Le 4 mai 2026, les Émirats Arabes Unis (E.A.U.) ont annoncé qu'ils faisaient face à des attaques iraniennes pour la première fois depuis l'établissement d'un cessez-le-feu début avril. Les hostilités renouvelées semblent répondre aux récents efforts du président américain Trump pour faciliter la réouverture de cette voie navigable cruciale pour l'énergie mondiale, que l'Iran avait effectivement bloquée.
Selon le ministère de la Défense des E.A.U., quatre missiles de croisière ont été lancés par l'Iran, dont trois ont été interceptés, tandis que le missile restant est tombé sans danger dans la mer. De plus, une attaque de drone iranien a déclenché un incendie dans une installation pétrolière à Fujairah, blessant trois ressortissants indiens. L'armée britannique a rapporté que deux navires de charge au large des E.A.U. étaient également en flammes pendant ces attaques.
En réponse aux agressions de l'Iran, l'armée américaine a déclaré avoir réussi à couler six petits bateaux iraniens tentant d'interférer avec les opérations de transport commercial. L'amiral Brad Cooper, commandant du Commandement central américain, a rapporté que les forces américaines avaient neutralisé diverses menaces posées par l'Iran, y compris des missiles de croisière et des attaques de drones ciblant des navires civils protégés.

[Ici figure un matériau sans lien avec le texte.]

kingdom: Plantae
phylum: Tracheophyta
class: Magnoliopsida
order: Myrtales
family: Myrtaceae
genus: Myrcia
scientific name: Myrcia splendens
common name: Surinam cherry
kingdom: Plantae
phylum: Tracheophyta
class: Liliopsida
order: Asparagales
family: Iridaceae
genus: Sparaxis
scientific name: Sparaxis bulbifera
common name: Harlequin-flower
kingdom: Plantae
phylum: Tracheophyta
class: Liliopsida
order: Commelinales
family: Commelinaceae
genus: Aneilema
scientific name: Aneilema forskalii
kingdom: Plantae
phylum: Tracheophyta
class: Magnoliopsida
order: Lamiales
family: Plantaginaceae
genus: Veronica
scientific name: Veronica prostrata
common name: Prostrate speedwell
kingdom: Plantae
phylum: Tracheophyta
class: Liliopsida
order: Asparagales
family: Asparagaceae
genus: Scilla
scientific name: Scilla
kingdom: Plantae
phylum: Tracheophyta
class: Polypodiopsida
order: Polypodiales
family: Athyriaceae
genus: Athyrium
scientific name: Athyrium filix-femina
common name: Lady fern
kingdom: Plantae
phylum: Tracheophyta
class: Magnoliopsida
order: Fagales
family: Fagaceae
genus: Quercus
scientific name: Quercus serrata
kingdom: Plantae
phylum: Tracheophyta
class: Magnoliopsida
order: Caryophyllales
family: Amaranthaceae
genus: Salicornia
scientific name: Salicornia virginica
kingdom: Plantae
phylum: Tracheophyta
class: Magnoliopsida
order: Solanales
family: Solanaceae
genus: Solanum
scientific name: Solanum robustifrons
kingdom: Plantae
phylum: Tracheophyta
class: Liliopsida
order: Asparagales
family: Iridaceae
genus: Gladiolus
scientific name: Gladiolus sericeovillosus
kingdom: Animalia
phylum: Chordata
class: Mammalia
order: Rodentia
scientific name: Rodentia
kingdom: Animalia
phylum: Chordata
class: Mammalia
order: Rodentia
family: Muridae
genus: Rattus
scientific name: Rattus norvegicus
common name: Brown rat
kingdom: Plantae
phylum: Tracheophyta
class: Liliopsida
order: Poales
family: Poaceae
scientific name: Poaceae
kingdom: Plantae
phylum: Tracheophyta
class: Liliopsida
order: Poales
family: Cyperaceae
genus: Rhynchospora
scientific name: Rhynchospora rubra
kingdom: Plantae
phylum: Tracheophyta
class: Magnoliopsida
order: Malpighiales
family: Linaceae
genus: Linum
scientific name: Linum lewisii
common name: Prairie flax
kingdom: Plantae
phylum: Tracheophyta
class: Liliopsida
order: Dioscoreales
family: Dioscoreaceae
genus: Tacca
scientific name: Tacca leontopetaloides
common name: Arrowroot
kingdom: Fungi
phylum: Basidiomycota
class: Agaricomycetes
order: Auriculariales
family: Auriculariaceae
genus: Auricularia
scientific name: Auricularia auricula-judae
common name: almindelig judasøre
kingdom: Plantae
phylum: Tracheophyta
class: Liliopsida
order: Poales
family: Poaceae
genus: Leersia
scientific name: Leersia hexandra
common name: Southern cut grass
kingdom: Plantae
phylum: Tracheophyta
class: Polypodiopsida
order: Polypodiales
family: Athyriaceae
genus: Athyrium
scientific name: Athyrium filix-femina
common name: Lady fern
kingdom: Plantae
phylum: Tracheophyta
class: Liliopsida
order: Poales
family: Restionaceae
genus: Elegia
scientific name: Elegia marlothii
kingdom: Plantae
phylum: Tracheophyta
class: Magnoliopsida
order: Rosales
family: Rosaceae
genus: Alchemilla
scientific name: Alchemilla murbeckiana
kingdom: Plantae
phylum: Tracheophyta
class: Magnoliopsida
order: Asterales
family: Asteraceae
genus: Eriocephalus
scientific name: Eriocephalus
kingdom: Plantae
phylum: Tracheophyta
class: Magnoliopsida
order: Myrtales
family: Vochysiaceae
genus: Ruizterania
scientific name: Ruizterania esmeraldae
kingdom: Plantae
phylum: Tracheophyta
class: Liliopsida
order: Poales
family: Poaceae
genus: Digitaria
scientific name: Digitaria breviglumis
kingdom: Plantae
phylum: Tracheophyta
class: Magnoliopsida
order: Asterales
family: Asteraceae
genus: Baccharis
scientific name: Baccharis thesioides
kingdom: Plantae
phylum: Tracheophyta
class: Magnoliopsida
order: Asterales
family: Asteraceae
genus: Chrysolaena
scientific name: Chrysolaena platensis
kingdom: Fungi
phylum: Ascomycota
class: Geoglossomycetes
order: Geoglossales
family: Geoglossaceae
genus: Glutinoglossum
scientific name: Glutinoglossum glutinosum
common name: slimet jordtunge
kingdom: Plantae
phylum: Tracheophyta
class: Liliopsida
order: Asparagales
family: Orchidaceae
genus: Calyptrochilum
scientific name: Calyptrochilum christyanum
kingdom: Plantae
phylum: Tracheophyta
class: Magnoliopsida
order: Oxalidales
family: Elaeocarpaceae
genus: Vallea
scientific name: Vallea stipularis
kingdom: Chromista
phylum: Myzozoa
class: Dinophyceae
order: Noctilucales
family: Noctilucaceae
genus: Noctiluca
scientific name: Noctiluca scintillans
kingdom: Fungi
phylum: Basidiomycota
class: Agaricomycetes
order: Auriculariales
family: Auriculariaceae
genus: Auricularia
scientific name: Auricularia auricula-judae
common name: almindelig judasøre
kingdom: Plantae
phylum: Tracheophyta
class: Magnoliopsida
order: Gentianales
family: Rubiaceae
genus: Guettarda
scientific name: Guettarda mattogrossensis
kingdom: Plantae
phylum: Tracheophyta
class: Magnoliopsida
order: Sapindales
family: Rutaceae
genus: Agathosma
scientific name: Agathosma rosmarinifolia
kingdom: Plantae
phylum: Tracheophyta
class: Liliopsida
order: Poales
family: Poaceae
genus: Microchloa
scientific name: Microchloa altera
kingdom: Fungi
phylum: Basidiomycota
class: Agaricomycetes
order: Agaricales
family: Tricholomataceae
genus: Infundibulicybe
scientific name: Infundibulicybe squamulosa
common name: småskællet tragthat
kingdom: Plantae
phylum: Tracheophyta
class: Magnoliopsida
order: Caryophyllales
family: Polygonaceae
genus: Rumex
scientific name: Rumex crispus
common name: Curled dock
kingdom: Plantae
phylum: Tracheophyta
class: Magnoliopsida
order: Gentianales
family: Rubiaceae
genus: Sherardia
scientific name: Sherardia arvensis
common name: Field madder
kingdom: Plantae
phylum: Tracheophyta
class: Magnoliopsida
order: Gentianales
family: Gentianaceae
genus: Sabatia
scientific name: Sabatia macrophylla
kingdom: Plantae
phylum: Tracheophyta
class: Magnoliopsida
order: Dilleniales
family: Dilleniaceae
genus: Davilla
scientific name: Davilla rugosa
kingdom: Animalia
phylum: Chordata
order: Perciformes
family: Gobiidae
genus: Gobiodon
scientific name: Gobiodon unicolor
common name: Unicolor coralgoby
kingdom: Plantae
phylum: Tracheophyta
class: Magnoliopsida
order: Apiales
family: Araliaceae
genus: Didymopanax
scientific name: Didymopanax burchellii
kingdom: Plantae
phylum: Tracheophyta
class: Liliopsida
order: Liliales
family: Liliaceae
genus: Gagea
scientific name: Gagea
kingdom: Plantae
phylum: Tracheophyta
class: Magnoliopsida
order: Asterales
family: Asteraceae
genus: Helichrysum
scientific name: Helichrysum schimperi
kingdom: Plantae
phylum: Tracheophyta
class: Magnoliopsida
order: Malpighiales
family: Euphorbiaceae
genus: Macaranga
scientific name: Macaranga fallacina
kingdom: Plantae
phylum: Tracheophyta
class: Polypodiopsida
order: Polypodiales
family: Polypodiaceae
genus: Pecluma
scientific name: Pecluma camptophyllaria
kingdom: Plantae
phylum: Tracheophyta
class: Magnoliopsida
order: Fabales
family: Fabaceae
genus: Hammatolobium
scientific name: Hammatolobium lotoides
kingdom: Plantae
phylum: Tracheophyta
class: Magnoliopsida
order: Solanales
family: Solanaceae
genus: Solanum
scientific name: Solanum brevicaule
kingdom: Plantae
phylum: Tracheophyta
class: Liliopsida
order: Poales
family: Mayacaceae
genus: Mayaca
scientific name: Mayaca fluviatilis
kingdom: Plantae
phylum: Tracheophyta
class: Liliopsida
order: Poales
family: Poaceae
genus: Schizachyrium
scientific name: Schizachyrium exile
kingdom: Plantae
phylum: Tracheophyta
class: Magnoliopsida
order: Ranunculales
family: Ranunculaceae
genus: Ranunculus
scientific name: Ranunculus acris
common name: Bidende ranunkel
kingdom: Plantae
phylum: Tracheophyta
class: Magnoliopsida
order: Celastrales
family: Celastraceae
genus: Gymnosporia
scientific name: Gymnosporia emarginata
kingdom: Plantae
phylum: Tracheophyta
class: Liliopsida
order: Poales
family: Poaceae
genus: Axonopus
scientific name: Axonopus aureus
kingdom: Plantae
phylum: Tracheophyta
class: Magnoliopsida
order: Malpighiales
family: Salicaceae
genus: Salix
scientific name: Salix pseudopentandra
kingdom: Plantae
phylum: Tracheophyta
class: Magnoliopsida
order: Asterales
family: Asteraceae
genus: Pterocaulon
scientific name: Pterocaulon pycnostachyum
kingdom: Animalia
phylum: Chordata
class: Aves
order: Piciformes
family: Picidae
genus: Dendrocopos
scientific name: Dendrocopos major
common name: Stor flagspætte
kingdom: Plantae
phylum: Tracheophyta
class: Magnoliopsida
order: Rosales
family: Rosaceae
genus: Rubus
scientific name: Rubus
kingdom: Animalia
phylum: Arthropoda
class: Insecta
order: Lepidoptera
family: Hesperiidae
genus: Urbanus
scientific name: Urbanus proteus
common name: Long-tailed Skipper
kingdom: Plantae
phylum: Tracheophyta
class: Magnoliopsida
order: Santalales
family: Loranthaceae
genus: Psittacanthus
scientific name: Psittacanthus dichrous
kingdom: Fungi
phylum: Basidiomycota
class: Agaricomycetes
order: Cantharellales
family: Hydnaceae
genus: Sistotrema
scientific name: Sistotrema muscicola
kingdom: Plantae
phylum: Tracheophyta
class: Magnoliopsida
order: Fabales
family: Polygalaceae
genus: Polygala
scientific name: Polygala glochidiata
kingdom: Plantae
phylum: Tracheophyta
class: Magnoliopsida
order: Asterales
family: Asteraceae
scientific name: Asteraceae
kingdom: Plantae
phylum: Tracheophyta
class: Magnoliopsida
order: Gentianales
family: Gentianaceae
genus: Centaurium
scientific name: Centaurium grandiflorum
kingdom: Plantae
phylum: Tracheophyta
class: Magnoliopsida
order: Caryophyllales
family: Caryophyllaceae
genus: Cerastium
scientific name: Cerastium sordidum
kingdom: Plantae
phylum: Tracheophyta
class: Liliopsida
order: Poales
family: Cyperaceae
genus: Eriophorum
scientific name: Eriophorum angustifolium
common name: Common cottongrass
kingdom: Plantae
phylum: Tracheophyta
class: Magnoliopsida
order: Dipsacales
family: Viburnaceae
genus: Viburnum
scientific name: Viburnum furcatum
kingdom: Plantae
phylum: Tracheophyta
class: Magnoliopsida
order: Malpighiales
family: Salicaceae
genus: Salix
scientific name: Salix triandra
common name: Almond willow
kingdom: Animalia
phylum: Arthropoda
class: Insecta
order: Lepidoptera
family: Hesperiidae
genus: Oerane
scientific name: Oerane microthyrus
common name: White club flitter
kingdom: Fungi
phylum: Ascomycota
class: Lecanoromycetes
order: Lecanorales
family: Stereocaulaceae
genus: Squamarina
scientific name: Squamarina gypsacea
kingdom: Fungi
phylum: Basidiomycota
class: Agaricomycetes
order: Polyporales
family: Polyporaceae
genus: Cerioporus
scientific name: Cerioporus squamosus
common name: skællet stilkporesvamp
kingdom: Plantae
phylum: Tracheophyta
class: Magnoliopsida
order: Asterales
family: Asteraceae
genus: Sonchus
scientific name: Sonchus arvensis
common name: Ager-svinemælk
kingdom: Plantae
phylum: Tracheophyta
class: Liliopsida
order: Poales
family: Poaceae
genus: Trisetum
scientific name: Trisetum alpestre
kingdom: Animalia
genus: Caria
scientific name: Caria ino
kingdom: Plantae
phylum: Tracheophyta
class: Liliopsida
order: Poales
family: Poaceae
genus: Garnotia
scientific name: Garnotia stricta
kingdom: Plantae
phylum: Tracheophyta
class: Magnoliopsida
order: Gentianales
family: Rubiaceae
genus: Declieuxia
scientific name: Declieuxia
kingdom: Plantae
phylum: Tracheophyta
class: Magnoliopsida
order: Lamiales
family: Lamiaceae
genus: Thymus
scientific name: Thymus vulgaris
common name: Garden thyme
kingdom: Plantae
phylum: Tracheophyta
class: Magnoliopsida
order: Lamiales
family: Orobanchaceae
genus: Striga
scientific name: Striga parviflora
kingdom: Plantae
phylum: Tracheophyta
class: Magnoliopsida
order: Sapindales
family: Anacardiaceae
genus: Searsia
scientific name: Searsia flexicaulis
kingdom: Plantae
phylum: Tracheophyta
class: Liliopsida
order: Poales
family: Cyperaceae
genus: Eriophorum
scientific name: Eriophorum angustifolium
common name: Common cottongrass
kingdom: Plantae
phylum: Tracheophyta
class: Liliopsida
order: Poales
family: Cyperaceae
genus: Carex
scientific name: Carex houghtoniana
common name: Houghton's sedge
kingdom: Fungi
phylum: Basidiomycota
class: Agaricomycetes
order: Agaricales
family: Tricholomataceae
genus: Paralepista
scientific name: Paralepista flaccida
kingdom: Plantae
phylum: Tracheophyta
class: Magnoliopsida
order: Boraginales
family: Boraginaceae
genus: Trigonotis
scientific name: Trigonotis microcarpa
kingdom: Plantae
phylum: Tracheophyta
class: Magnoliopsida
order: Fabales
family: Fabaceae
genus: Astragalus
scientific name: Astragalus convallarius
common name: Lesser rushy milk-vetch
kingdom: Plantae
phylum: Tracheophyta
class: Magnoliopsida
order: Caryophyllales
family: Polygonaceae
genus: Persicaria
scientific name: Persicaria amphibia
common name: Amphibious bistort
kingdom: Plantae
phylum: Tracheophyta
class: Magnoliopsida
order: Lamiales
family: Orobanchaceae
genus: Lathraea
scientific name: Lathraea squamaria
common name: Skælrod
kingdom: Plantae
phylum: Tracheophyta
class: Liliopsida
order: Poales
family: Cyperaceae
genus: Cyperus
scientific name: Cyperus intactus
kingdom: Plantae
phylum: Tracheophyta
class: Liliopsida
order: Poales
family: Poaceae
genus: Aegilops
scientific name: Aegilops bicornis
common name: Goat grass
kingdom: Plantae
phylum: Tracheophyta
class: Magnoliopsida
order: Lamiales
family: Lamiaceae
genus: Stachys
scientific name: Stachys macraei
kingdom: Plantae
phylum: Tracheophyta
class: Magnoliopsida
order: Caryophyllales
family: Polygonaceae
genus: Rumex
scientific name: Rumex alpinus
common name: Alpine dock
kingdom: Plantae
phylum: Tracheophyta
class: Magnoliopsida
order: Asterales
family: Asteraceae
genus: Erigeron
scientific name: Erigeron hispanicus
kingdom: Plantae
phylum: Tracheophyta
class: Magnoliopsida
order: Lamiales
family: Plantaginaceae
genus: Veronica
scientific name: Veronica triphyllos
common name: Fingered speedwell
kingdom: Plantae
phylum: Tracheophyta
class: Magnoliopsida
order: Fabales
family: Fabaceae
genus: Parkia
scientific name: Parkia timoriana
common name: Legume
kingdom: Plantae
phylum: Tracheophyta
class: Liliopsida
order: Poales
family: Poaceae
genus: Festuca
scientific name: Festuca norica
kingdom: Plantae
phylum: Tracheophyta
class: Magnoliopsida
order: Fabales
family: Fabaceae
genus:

Trump a souligné une position résolue, avertissant que toute agression iranienne contre des navires américains dans le détroit serait accueillie par la force. Les États-Unis ont récemment lancé l'opération Project Freedom, visant à guider les navires commerciaux qui avaient été bloqués dans le golfe Persique en raison du conflit, mais l'efficacité de cette opération reste incertaine alors que les compagnies maritimes évaluent les risques encourus.
Les attaques en cours soulèvent de sérieuses inquiétudes parmi les dirigeants du transport maritime et du pétrole, qui craignent des conséquences potentielles pour les opérations maritimes dans le détroit d'Hormuz. Avec environ 20 000 marins et plus de 150 navires actuellement bloqués alors que le transit tombe à presque zéro, l'instabilité générée par ces conflits renouvelés complique tout effort pour rétablir un trafic maritime normal.
Alors que les tensions s'intensifient, les implications plus larges pour la stabilité régionale et les marchés énergétiques mondiaux restent une préoccupation pressante pour les nations dépendantes d'un passage sûr à travers le détroit d'Hormuz, d'une importance stratégique.